At least that's what's happening in the Milwaukee area. Unleaded regular has gone up 60 cents in the last month, 25 cents in the last week. They must know I'm getting ready for a long road trip! Gas at my local station now $2.759 I love reformulated gas and "summer pricing" - NOT
Having paid a high of about $4.29/gal last year, I think it's a little premature to characterize what we're seeing now as "soaring." It's mostly the summer formulation bump that happens every year nowadays.
And can someone help answer this question? reformulated gas for summer, so higher cost reformalated gas for winter, so higher cost. "higher cost" compare to what blend of gas at what time?
oh oh...not good...first we get post "gas CREEPING up again" ...now we have "soaring"... not good, UNLESS you have a 2010 getting 60 mpg!! hehehe
Or unless you have an EV (Zenn, Xebra, Rav4EV, conversion car, Sparrow, etc.) burning electrons instead of gasoline.
Or unless you walk, take public transit, or bike in which case you burn calories. Sorry, just had to get into the self-congratulation here.

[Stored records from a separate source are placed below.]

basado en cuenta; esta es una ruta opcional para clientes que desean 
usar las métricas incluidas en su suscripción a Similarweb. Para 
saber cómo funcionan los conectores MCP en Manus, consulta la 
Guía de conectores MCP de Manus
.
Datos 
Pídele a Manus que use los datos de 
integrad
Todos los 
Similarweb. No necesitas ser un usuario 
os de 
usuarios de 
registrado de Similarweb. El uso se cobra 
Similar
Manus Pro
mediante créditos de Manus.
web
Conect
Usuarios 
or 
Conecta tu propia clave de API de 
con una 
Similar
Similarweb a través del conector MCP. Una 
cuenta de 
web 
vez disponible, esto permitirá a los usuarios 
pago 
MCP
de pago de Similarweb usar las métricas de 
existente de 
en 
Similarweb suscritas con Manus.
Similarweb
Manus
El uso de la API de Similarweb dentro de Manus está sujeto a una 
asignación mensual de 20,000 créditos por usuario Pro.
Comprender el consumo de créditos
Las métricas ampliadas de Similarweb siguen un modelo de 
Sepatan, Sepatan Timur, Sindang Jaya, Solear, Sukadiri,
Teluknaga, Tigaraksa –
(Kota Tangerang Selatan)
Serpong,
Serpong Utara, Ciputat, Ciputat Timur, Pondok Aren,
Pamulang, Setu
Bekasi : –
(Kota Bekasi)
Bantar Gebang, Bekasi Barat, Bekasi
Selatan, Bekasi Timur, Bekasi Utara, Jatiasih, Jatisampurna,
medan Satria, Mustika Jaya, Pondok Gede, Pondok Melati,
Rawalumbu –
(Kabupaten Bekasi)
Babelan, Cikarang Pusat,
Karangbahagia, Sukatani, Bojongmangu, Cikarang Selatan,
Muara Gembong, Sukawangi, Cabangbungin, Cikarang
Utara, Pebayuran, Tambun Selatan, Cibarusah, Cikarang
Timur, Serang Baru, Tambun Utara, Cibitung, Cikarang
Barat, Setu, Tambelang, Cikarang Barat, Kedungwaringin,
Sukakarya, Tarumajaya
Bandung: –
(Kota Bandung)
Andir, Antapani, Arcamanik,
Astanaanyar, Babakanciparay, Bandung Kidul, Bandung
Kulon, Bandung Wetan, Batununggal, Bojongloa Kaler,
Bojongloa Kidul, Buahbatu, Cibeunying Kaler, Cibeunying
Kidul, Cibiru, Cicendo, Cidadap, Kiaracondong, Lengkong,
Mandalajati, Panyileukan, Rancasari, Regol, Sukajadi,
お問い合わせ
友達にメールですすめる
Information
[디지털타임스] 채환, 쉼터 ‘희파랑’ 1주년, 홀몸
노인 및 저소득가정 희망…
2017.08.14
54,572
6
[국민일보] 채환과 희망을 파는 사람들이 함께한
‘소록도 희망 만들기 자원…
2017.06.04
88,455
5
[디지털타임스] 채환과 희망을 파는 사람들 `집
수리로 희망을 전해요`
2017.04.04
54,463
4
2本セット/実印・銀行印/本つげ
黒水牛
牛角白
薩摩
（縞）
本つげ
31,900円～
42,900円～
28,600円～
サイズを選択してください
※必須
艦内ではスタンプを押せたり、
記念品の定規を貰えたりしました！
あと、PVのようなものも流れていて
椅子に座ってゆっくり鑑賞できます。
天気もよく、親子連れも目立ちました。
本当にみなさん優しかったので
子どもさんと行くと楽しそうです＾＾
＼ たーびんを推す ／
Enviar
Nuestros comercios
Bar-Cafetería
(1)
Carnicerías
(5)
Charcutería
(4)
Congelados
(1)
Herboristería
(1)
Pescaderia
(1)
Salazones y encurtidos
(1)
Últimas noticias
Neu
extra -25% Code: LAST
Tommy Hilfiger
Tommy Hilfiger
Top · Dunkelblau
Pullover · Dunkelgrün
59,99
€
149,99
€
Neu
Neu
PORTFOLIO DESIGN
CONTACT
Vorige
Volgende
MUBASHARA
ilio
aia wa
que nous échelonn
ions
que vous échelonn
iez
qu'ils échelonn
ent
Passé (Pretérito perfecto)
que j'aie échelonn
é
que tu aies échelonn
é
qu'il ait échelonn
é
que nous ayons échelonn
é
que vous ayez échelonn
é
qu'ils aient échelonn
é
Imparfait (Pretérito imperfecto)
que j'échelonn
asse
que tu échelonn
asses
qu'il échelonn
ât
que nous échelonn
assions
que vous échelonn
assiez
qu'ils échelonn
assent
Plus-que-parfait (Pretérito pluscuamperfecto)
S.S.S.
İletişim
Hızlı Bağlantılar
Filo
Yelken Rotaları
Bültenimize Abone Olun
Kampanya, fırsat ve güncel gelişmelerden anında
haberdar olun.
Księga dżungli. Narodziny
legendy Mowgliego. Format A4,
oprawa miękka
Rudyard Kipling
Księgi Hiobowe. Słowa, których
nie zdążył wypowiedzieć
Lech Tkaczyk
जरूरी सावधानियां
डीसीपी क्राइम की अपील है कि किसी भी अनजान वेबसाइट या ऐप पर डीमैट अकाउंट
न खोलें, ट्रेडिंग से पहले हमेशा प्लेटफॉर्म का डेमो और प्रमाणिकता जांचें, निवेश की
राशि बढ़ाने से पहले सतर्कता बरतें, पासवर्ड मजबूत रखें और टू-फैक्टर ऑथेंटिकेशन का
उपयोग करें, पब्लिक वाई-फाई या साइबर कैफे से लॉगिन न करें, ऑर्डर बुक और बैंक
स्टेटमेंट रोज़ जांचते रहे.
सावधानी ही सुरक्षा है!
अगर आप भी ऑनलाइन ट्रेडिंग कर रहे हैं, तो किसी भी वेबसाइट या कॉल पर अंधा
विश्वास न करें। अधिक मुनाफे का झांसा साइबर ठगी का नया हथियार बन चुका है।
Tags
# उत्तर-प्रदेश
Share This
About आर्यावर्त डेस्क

Relatively good news - crude just took a 5% hit wiping out most of the last two days' gains. However, I've seen it fluctuate down and up more than 5% in a day before, so we'll have to see if this is finally the end of a dead-cat-bounce or just a brief blip before returning to insane inflation. I'm afraid my guess is on option b) based on the idea that it's rising due to investment banks pushing it as a hedge against general inflation. The irony being that high crude prices will be a major cause of general inflation. Less good news - I filled up tonight at 98.9p/litre when I could have waited a couple of days. That's about $6.10 per US gallon using today's rates. (GBP is worth a bit more today relative to the dollar.) The very high road fuel tax here insulates us a bit from market fluctuations - the market may be $25 up, 62.5%, on January's $40, but price at the pump back then was 84.9p/litre, and there's been a 2p increase in tax since then, so only (only!) a 14.1% rise. This damping has two results. The first is that economically, there isn't such a vast change in outgoings when the crude price spikes. The other side of that, though, is that increased crude prices don't shock drivers into radically changing their behaviour. I think there should be a floor component and a proportional component to keep prices at a high level - to discourage overconsumption even with low oil prices, but to also react with the market.